SELECTED EXCERPT |
LSM-Tree — Hands-On Tasks¶

All tasks must be solvable in Go, Java, and Python. Reference sketches below are in Python for brevity; Go/Java translations follow the patterns in junior.md §12 and interview.md. Tasks 1–5 build the core engine; tasks 6–10 add the production accelerators (bloom filter, sparse index, leveled compaction, WAL); tasks 11–15 push to scale, correctness, and benchmarking.

Beginner Tasks¶

Task 1 — Memtable + flush + newest-first get¶

Goal: Implement LSM(flush_at) with put(k, v), get(k), and an automatic flush of the memtable to an immutable in-memory sorted SSTable when it reaches flush_at entries. get resolves the memtable then SSTables newest-first.

Acceptance: - After put("b","1") put("d","2") put("a","3") with flush_at=3, there is exactly one SSTable [a=3, b=1, d=2] and the memtable is empty. - get returns the newest value when a key was overwritten across flushes (e.g. put("d","5") after a flush → get("d")=="5"). - Each SSTable is sorted; newer SSTables are searched first.

TASK BRIEF | According to the LSM-tree task page, what languages must every task be solvable in?

EXERCISE DATA |
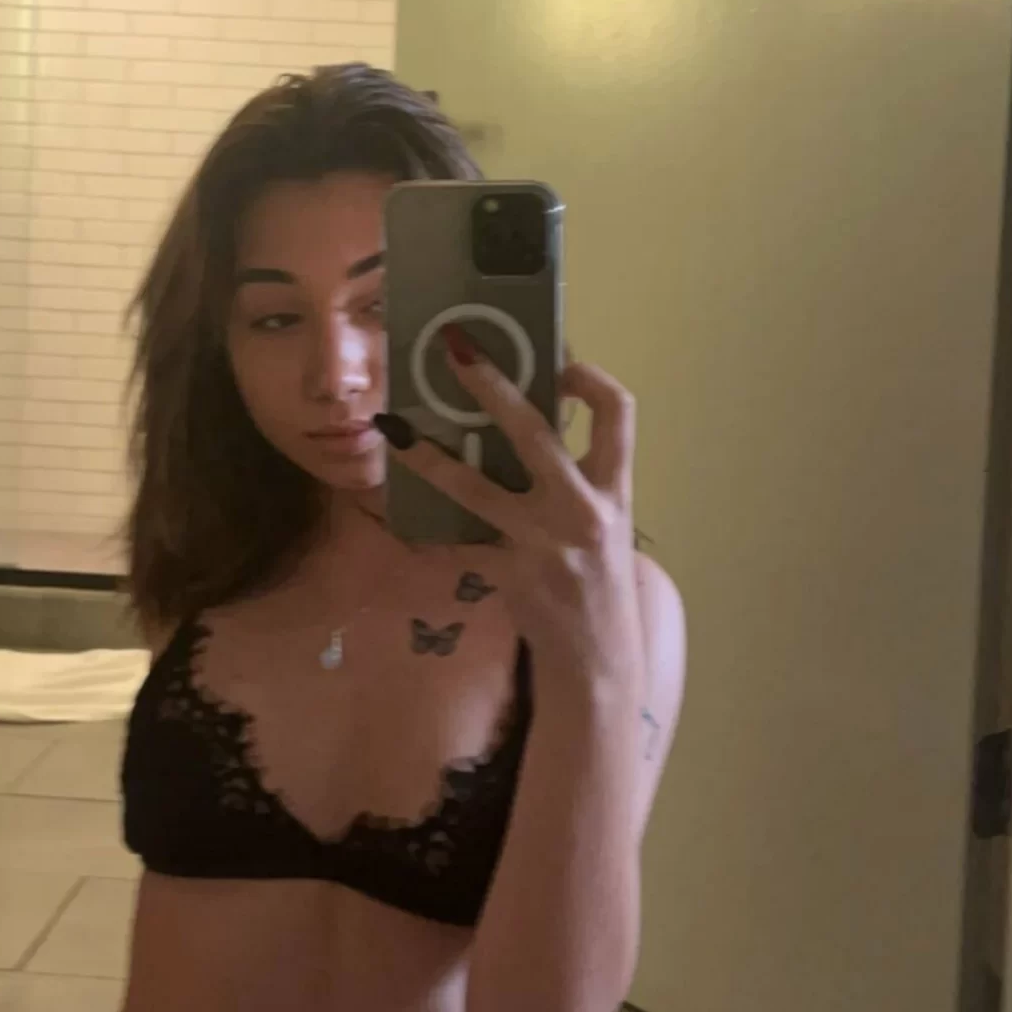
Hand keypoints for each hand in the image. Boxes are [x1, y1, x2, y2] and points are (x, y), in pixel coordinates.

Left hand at [379, 330, 642, 687]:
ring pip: (475, 487)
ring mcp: (544, 543)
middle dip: (493, 385)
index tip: (558, 359)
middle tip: (455, 351)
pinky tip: (398, 517)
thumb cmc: (599, 583)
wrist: (599, 660)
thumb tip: (524, 427)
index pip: (618, 412)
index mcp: (615, 490)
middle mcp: (584, 510)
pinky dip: (427, 532)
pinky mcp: (510, 574)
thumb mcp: (605, 524)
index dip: (589, 377)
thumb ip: (576, 481)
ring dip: (429, 455)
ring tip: (393, 428)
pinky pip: (457, 544)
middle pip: (536, 432)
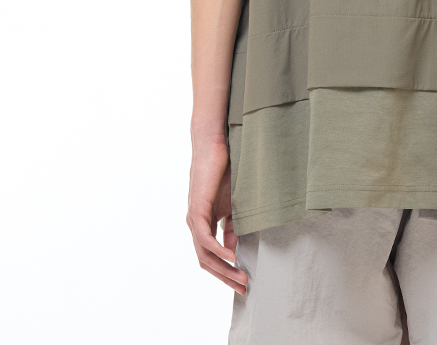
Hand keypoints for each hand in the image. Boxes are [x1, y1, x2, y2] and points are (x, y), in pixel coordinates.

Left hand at [186, 136, 248, 293]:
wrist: (213, 147)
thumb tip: (235, 249)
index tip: (242, 282)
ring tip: (241, 277)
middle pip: (206, 262)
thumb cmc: (222, 172)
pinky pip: (205, 239)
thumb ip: (231, 227)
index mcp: (202, 225)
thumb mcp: (231, 205)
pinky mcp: (196, 210)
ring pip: (204, 254)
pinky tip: (232, 257)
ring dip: (223, 268)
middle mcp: (194, 225)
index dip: (225, 272)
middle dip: (225, 277)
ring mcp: (193, 219)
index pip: (210, 257)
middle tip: (243, 288)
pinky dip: (218, 251)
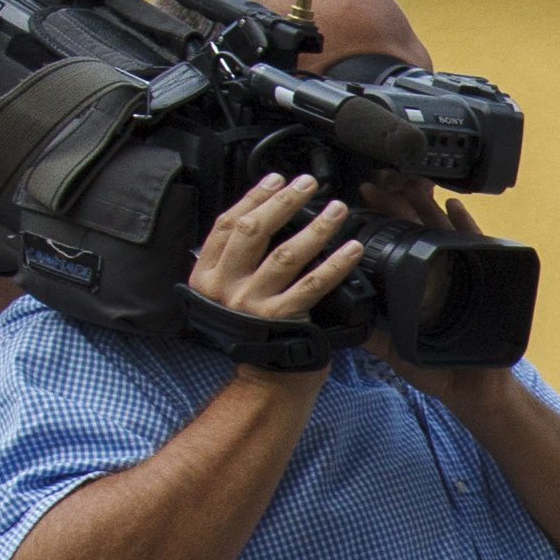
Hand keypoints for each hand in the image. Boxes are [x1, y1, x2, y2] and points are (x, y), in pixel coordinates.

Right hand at [189, 172, 361, 352]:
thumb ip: (235, 261)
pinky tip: (352, 248)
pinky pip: (314, 284)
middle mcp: (226, 288)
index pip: (228, 225)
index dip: (253, 197)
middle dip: (284, 202)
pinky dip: (336, 263)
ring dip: (316, 227)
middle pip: (255, 232)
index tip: (276, 179)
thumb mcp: (228, 294)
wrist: (266, 380)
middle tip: (309, 184)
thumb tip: (261, 215)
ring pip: (287, 254)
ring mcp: (254, 304)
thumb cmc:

REPLY | Go, Java, and Python.